Passage: Begin


    If I do start up again, I’d like to at least wait until Thanksgiving – last the year out, so I can say I did. I’ve always gained satisfaction from trivial things like that, I think it’s my OCD talking. Then I might smoke for another year, and really carefully analyze the differences in my life and health as a result. If they’re no better by next year’s Thanksgiving, then I’ll quit again and chalk it up to getting old and being medically fucked up, with increasing bodily degradation leading to a painful early death. If it seems to help though, in any major way, then I’ll keep smoking until I die – even if that’s several decades earlier due to a smoking-related fatality.

    I’d rather have cancer for a year and then die, than spend the next seventy years undergoing this never ending torture.

    Log in to write a note
    August 30, 2007

    Does it make me completely odd that I found this entry ridiculously funny? So no lectures here. And I smoke anyway. But only around smokers, and only when I’m drinking. Or when I’m bored and I have leftovers from the night before.

Passage: End
Listed entries: Begin

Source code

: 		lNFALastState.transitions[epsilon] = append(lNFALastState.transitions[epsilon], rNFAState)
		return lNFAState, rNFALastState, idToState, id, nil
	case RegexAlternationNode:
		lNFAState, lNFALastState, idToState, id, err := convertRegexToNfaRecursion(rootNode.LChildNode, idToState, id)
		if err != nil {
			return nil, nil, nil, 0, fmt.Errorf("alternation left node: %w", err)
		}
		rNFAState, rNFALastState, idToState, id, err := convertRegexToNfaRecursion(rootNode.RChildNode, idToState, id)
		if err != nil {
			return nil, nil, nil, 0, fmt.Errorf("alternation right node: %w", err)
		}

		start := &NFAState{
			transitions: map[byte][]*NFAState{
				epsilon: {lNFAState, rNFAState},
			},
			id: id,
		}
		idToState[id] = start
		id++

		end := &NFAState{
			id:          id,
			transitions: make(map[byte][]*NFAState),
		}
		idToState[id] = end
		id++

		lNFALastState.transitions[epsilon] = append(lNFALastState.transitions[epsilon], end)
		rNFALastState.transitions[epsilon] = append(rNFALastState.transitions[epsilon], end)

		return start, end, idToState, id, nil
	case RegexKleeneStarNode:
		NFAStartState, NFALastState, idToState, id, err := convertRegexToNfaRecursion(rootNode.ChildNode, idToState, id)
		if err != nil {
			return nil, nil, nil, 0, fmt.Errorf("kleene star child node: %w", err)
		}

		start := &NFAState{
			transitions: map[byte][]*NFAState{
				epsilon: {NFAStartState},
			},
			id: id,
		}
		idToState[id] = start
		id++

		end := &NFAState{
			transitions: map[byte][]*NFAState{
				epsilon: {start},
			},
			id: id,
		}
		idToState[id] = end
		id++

Listed entries: End

● What to do:
1 > In the passage on quitting smoking, until which holiday does the writer hope to wait before starting to smoke again?
2 > Proceed with the passage on quitting smoking, picking up after its final sentence.

● Answers below:
1 > Thanksgiving.

2 >
    August 30, 2007

    “I don’t believe in healthy living to prolong lifespan”… you lost me here. That’s ridiculous.

    August 30, 2007

    i don’t have any lecture for you. i do have to say that i’d push for a stronger word than “kinda” in front of “smells bad.” the ciggie smoke just smells so damn disgusting. maybe people wouldn’t mind being around smokers so much if it didn’t smell so bad. at least many cigars have a sweet aroma.

    August 31, 2007

    do what gets you through the day. i would highly encourage you to take walks while you smoke, get maybe an hour of physical motion per day. also, you would really benefit from simply being outside. i think you should try to walk, it will be good for all of you. if you run out of tv shows to watch might i suggest the following: My So-Called Life The State (brief sketch comedy show on mtv)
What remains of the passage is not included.